Compliance Obligation    Broker-dealers are required to establish, maintain, and enforce written policies and procedures that are reasonably designed to achieve compliance with all aspects of Regulation Best Interest.

Form CRS Relationship Summary

In association with Regulation Best Interest, the SEC also adopted the new Customer Relationship Summary (Form CRS). Registered investment advisers and broker-dealers will use this form to provide retail investors with simple, easy-to-understand information about the nature of their relationship with their financial professional.

The form will summarize information about the firms’ services, fees and costs, conflicts of interest, legal standard of conduct, and whether the firm or any of its financial professionals have disciplinary history. The relationship summary will use a standardized question-and-answer format to promote comparison by retail investors in a way that’s distinct from existing disclosures. The relationship summary will permit the use of layered disclosure so that investors can more easily access additional information from the firm about these topics. Form CRS will also include a link to a dedicated page on the SEC’s investor education website – Investor.gov.

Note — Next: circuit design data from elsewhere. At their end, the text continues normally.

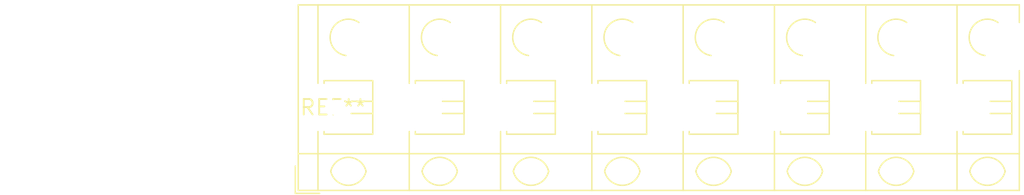
<source format=kicad_pcb>
(kicad_pcb (version 20240108) (generator pcbnew)

  (general
    (thickness 1.6)
  )

  (paper "A4")
  (layers
    (0 "F.Cu" signal)
    (31 "B.Cu" signal)
    (32 "B.Adhes" user "B.Adhesive")
    (33 "F.Adhes" user "F.Adhesive")
    (34 "B.Paste" user)
    (35 "F.Paste" user)
    (36 "B.SilkS" user "B.Silkscreen")
    (37 "F.SilkS" user "F.Silkscreen")
    (38 "B.Mask" user)
    (39 "F.Mask" user)
    (40 "Dwgs.User" user "User.Drawings")
    (41 "Cmts.User" user "User.Comments")
    (42 "Eco1.User" user "User.Eco1")
    (43 "Eco2.User" user "User.Eco2")
    (44 "Edge.Cuts" user)
    (45 "Margin" user)
    (46 "B.CrtYd" user "B.Courtyard")
    (47 "F.CrtYd" user "F.Courtyard")
    (48 "B.Fab" user)
    (49 "F.Fab" user)
    (50 "User.1" user)
    (51 "User.2" user)
    (52 "User.3" user)
    (53 "User.4" user)
    (54 "User.5" user)
    (55 "User.6" user)
    (56 "User.7" user)
    (57 "User.8" user)
    (58 "User.9" user)
  )

  (setup
    (pad_to_mask_clearance 0)
    (pcbplotparams
      (layerselection 0x00010fc_ffffffff)
      (plot_on_all_layers_selection 0x0000000_00000000)
      (disableapertmacros false)
      (usegerberextensions false)
      (usegerberattributes false)
      (usegerberadvancedattributes false)
      (creategerberjobfile false)
      (dashed_line_dash_ratio 12.000000)
      (dashed_line_gap_ratio 3.000000)
      (svgprecision 4)
      (plotframeref false)
      (viasonmask false)
      (mode 1)
      (useauxorigin false)
      (hpglpennumber 1)
      (hpglpenspeed 20)
      (hpglpendiameter 15.000000)
      (dxfpolygonmode false)
      (dxfimperialunits false)
      (dxfusepcbnewfont false)
      (psnegative false)
      (psa4output false)
      (plotreference false)
      (plotvalue false)
      (plotinvisibletext false)
      (sketchpadsonfab false)
      (subtractmaskfromsilk false)
      (outputformat 1)
      (mirror false)
      (drillshape 1)
      (scaleselection 1)
      (outputdirectory "")
    )
  )

  (net 0 "")

  (footprint "TerminalBlock_WAGO_804-308_1x08_P7.50mm_45Degree" (layer "F.Cu") (at 0 0))

)

</source>
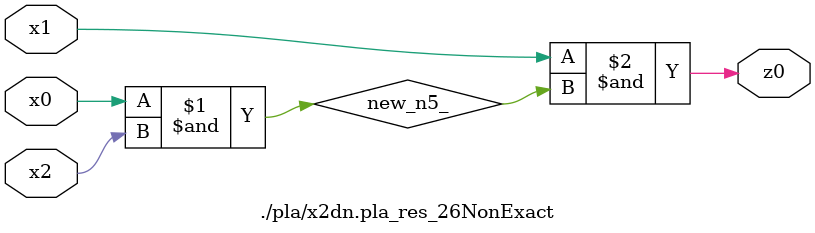
<source format=v>

module \./pla/x2dn.pla_res_26NonExact  ( 
    x0, x1, x2,
    z0  );
  input  x0, x1, x2;
  output z0;
  wire new_n5_;
  assign new_n5_ = x0 & x2;
  assign z0 = x1 & new_n5_;
endmodule



</source>
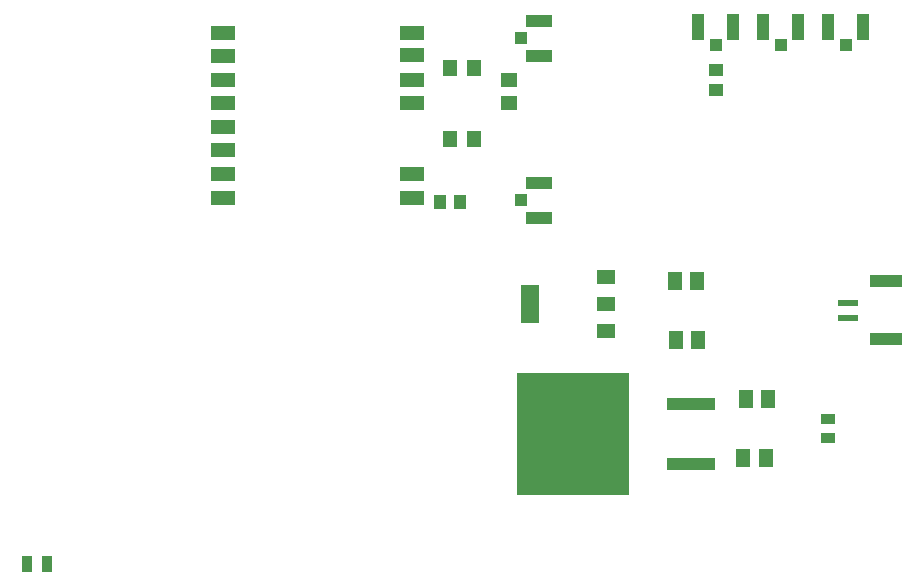
<source format=gbr>
G04*
G04 #@! TF.GenerationSoftware,Altium Limited,Altium Designer,24.6.1 (21)*
G04*
G04 Layer_Color=8421504*
%FSLAX25Y25*%
%MOIN*%
G70*
G04*
G04 #@! TF.SameCoordinates,E7B071F1-E274-4D6C-8170-77C2E5B523DC*
G04*
G04*
G04 #@! TF.FilePolarity,Positive*
G04*
G01*
G75*
%ADD21R,0.05118X0.06299*%
%ADD22R,0.05906X0.04724*%
%ADD23R,0.05906X0.12992*%
%ADD24R,0.16142X0.04134*%
%ADD25R,0.37795X0.41142*%
%ADD26R,0.04969X0.03182*%
%ADD27R,0.03937X0.04134*%
%ADD28R,0.04134X0.08661*%
%ADD29R,0.05118X0.04331*%
%ADD30R,0.10630X0.03937*%
%ADD31R,0.06693X0.02362*%
%ADD32R,0.04134X0.03937*%
%ADD33R,0.08661X0.04134*%
%ADD34R,0.03347X0.05315*%
%ADD35R,0.05709X0.04724*%
%ADD36R,0.04331X0.05118*%
%ADD37R,0.04724X0.05709*%
%ADD38R,0.07874X0.05000*%
D21*
X274409Y74803D02*
D03*
X266929D02*
D03*
X275394Y94488D02*
D03*
X267914D02*
D03*
X244489Y114173D02*
D03*
X251969D02*
D03*
X244094Y133858D02*
D03*
X251574D02*
D03*
D22*
X221260Y116929D02*
D03*
Y125984D02*
D03*
Y135039D02*
D03*
D23*
X196063Y125984D02*
D03*
D24*
X249410Y72677D02*
D03*
Y92677D02*
D03*
D25*
X210236Y82677D02*
D03*
D26*
X295276Y81488D02*
D03*
Y87803D02*
D03*
D27*
X301181Y212500D02*
D03*
X279528D02*
D03*
X257874D02*
D03*
D28*
X306988Y218504D02*
D03*
X295374D02*
D03*
X285335D02*
D03*
X273721D02*
D03*
X263681D02*
D03*
X252067D02*
D03*
D29*
X257874Y204035D02*
D03*
Y197539D02*
D03*
D30*
X314665Y114272D02*
D03*
Y133760D02*
D03*
D31*
X302067Y121555D02*
D03*
Y126476D02*
D03*
D32*
X192815Y160630D02*
D03*
Y214567D02*
D03*
D33*
X198819Y154823D02*
D03*
Y166437D02*
D03*
Y220374D02*
D03*
Y208760D02*
D03*
D34*
X28248Y39370D02*
D03*
X34744D02*
D03*
D35*
X188976Y192897D02*
D03*
Y200771D02*
D03*
D36*
X172539Y160220D02*
D03*
X166043D02*
D03*
D37*
X169291Y181102D02*
D03*
X177165D02*
D03*
Y204724D02*
D03*
X169291D02*
D03*
D38*
X156604Y161417D02*
D03*
Y200787D02*
D03*
X156612Y209035D02*
D03*
Y216535D02*
D03*
X93604Y169541D02*
D03*
X156604Y169291D02*
D03*
X93612Y216535D02*
D03*
X93582Y161417D02*
D03*
Y208661D02*
D03*
X93604Y200787D02*
D03*
X93612Y185039D02*
D03*
Y177539D02*
D03*
X93582Y192961D02*
D03*
X156604Y192913D02*
D03*
M02*

</source>
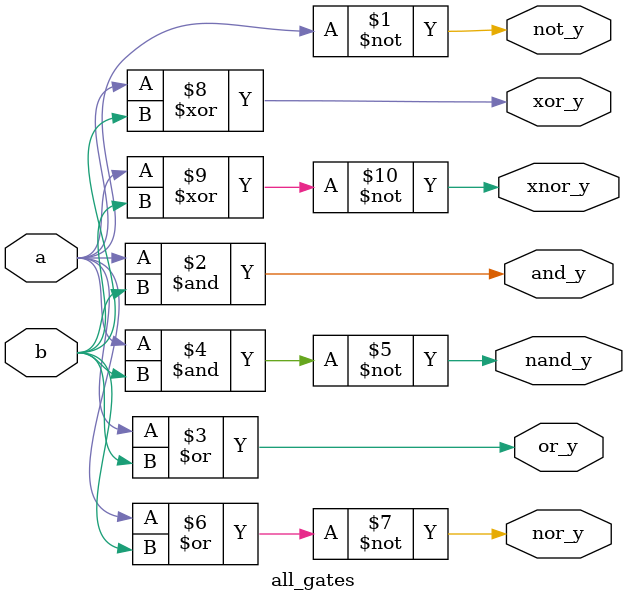
<source format=v>
module all_gates(input a,b, output not_y,and_y,or_y,nand_y,nor_y,xor_y,xnor_y);
	assign not_y=~a;
	assign and_y=a&b;
	assign or_y=a|b;
	assign nand_y=~(a&b);
	assign nor_y=~(a|b);
	assign xor_y=a^b;
	assign xnor_y=~(a^b);
endmodule

</source>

Interpretations under the Investment Advisers Act of 1940

Along with adopting Regulation Best Interest and Form CRS, the SEC issued two interpretations under the Investment Advisers Act of 1940.

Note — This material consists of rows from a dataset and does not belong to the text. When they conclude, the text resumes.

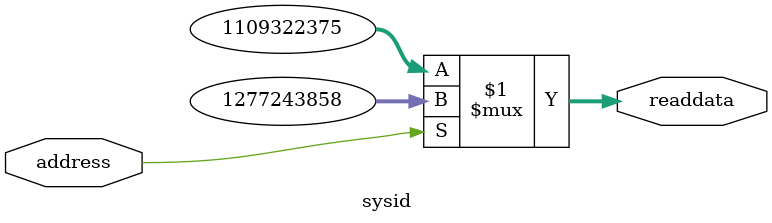
<source format=v>

`timescale 1ns / 1ps
// synthesis translate_on

// turn off superfluous verilog processor warnings 
// altera message_level Level1 
// altera message_off 10034 10035 10036 10037 10230 10240 10030 

module sysid (
               // inputs:
                address,

               // outputs:
                readdata
             )
;

  output  [ 31: 0] readdata;
  input            address;

  wire    [ 31: 0] readdata;
  //control_slave, which is an e_avalon_slave
  assign readdata = address ? 1277243858 : 1109322375;

endmodule


</source>
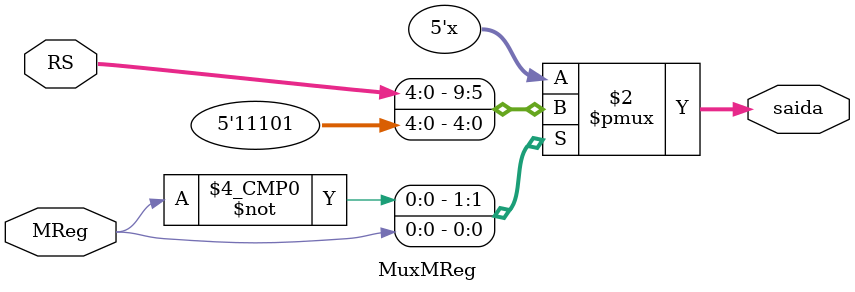
<source format=v>
module MuxMReg(MReg, RS, saida);

input MReg;
input [4:0] RS;
output reg [4:0] saida;

always @(MReg)
begin

case(MReg)
1'd0:saida <= RS;
1'd1:saida <= 5'd29;
endcase

end
endmodule

</source>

The first interpretation reaffirms and, in some cases, clarifies the SEC’s view of the fiduciary duty that investment advisers owe to their clients. This fiduciary duty is principles-based and applies to the entire relationship between an investment adviser and its client. The interpretation reflects how the SEC and its staff have applied and enforced the law in this area, but also how it has inspected for compliance.

The second interpretation relates to the “solely incidental” prong of the broker-dealer exclusion under the Advisers Act and intends to clearly delineate when a broker-dealer’s performance of advisory activities causes it to become an investment adviser within the meaning of the Advisers Act.

Specifically, the interpretation states that a broker-dealer’s advice regarding the value and characteristics of securities or the advisability of executing transactions in securities falls within the “solely incidental” prong of this exclusion if the advice is provided in connection with, and is reasonably related to, the broker-dealer’s primary business of effecting securities transactions.


The new rules and interpretations are designed to enhance the quality of retail investors’ relationships with broker-dealers and investment advisers. The rule-making package is designed to enhance investor protections, while preserving retail investors’ access and choice in: (1) the type of professional with whom they work, (2) the services they receive, and (3) how they pay for these services.

The rules will also provide additional transparency and clarity for retail investors through enhanced disclosures that are designed to help them understand who they’re dealing with and why that matters. The interpretations reaffirm, and in some cases clarify, the standard of conduct that investment advisers owe to their clients and also clarify the scope of the services a broker-dealer can provide consistent with the statutory definition of investment adviser.